I was devastated to receive an email from Daniel at the beginning of the summer to say that Sorin had been having stomach pains and Daniel had taken him to a hospital, where he was diagnosed with stomach cancer. Everything happened so fast after this, and Sorin's condition rapidly deteriorated. I am waiting for further news on Sorin. Lucian will now be in charge of providing for the family, as his father is in hospital and is very weak. Lucian is so young, and has so many people to support. Sorin was going to pass on his skills to Lucian and the other children. Now, if we are able to raise the funds (two hundred pounds per month for about a year) Daniel says that Lucian can have an apprenticeship with FAST (which has builders and carpenters within its team) and will be able to run the family business well. I hope that we will be able to support this.

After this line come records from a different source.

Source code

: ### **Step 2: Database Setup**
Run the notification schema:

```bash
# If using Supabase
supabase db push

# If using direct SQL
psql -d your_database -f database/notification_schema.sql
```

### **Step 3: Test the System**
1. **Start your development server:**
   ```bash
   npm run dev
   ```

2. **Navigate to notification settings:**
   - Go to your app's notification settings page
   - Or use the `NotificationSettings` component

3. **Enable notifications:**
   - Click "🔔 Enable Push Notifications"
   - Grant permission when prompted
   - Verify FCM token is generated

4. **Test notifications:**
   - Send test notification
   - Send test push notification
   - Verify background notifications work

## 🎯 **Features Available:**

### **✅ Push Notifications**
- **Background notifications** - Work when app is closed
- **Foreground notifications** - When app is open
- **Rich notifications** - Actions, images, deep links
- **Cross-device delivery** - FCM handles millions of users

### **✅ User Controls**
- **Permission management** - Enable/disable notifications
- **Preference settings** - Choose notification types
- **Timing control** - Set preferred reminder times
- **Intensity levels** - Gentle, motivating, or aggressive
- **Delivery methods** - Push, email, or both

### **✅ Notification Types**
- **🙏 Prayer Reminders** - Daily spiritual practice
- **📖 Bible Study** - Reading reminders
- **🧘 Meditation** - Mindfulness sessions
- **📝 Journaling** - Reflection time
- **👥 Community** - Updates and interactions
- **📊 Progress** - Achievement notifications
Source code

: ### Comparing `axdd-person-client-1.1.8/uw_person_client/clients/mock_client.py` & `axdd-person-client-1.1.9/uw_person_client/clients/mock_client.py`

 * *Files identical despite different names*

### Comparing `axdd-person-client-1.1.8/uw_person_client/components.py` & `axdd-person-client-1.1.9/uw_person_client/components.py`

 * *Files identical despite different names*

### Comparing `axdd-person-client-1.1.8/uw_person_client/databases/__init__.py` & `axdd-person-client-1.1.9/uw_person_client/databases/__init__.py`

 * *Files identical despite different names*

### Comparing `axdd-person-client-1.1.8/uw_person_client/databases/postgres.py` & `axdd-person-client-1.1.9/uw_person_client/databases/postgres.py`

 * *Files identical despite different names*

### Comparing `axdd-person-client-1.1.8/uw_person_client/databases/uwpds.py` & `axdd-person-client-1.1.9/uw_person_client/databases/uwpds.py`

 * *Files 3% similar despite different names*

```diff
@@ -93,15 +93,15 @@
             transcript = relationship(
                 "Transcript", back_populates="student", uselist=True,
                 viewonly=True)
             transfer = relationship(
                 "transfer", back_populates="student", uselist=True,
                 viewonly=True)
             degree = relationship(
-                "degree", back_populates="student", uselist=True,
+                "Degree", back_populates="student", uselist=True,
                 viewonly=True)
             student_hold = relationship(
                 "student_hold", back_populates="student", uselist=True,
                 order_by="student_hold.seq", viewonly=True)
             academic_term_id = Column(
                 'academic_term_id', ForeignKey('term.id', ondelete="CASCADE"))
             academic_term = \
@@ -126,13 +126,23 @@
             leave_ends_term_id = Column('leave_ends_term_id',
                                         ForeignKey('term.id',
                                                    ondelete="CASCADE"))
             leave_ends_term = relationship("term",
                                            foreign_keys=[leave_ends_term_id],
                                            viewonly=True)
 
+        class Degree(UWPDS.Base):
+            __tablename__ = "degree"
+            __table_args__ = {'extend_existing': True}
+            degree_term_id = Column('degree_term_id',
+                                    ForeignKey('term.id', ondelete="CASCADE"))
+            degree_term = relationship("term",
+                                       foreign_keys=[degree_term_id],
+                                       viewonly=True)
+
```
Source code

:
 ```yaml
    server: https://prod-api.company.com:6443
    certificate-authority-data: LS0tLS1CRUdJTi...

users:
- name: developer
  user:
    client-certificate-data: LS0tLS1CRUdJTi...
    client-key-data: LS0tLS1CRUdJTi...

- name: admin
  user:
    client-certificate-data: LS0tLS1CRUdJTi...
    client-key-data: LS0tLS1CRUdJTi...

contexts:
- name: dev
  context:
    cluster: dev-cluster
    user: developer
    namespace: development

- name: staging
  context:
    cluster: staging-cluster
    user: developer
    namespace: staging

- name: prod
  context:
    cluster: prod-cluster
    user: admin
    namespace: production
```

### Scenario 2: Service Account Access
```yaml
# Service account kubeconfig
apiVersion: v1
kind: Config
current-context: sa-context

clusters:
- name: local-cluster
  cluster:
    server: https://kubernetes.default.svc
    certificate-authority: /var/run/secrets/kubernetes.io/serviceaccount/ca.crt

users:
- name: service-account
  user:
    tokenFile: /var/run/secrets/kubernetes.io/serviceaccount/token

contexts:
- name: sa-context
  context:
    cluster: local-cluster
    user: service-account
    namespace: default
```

Today, I received some sad news from one of the physiotherapists, Gabriela, at a project we support in Argentina. The organisation, Bethel, is the one I mentioned previously, which runs eighteen homes for children. Gabriela works at one of the houses for those with disabilities, and this is the house where I usually volunteer, if I am in Argentina, so I know all the people there very well. The residents have a range of disabilities. All have some form of mental disability and each have differing physical issues too. They are looked after very well and will be able to reach adulthood, if their condition does not have complications. One little girl, Luz, was able to do very little for herself. She could not talk. She had been given a wheelchair as she was too weak to walk and she was fed through a tube in her stomach each day. She was very much loved by the staff, and I could see how well she was taken care of - not just each day while I was there, but also by how much she had grown every time I went back to Argentina and visited. Today Gabriela told me that Luz had passed away in hospital. I think Luz must be twelve years old by now. I am so sad, but I do realise that Bethel gave her the best life she could have had for those twelve years.
Keep on Going...
People tell me how rewarding it must be to run CHW. They are right - a lot of the time it is. However, sometimes, it is really tough, especially when there is nothing more that you can do for someone. Then, maybe, what you must do is carry on being inspired by those people, and keep their memory alive through what you do. I won't ever forget Lisle or Luz and I must carry on working on CHW's projects to keep on reaching children who can benefit from our work.
Photos of some happy children at the projects we support in Ghana (above) and China (below). It is important to keep going, and help to meet their needs.